Work to complete: Reproduce the mailing list reply about overcommitted memory and out-of-memory handling below, word for word and in full.

Text for analysis:
Re: Overcommitable memory??

From: James Sutherland (jas88@cam.ac.uk)
Date: Tue Mar 21 2000 - 07:10:53 EST


On Mon, 20 Mar 2000 21:47:26 -0600, you wrote:
>On Mon, 20 Mar 2000, David Whysong wrote:
>>On Mon, 20 Mar 2000, James Sutherland wrote:
>>>On Mon, 20 Mar 2000 05:39:48 -0600, you wrote:
>>>>On Sun, 19 Mar 2000, David Whysong wrote:
>>>
>>>Just send SIGTERM. This gives them an opportunity to exit gracefully.
>>>If they ignore it, SIGKILL them.
>>>
>>>>>Once we are OOM, you can't give user-space any choices.
>>>>
>>>>YOU ARN'T OOM - a specific user is out of resources, not a catastrophic
>>>>failure.
>>
>>A user being out of (memory) resources shares many of the same problems of
>>a system that is OOM. You still need to kill one or more user processes,
>>and you can't give the user the choice, because the user might decide to
>>keep on running.
>
>The user process (one of them) has been aborted. As long as the user
>remains below the limit, the user can keep on running.

This is what happens when the system is OOM, too. No advantage there.

Collected material:
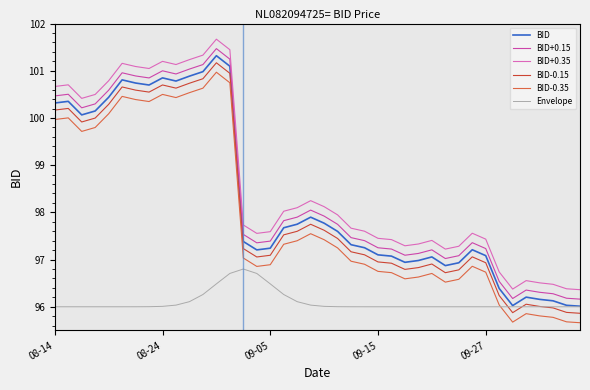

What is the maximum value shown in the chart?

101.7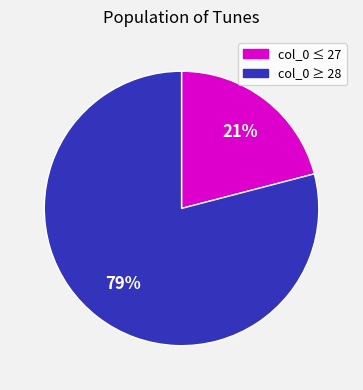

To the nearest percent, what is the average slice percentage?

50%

Completed exercise:
Re: Overcommitable memory??

From: James Sutherland (jas88@cam.ac.uk)
Date: Tue Mar 21 2000 - 07:10:53 EST


On Mon, 20 Mar 2000 21:47:26 -0600, you wrote:
>On Mon, 20 Mar 2000, David Whysong wrote:
>>On Mon, 20 Mar 2000, James Sutherland wrote:
>>>On Mon, 20 Mar 2000 05:39:48 -0600, you wrote:
>>>>On Sun, 19 Mar 2000, David Whysong wrote:
>>>
>>>Just send SIGTERM. This gives them an opportunity to exit gracefully.
>>>If they ignore it, SIGKILL them.
>>>
>>>>>Once we are OOM, you can't give user-space any choices.
>>>>
>>>>YOU ARN'T OOM - a specific user is out of resources, not a catastrophic
>>>>failure.
>>
>>A user being out of (memory) resources shares many of the same problems of
>>a system that is OOM. You still need to kill one or more user processes,
>>and you can't give the user the choice, because the user might decide to
>>keep on running.
>
>The user process (one of them) has been aborted. As long as the user
>remains below the limit, the user can keep on running.

This is what happens when the system is OOM, too. No advantage there.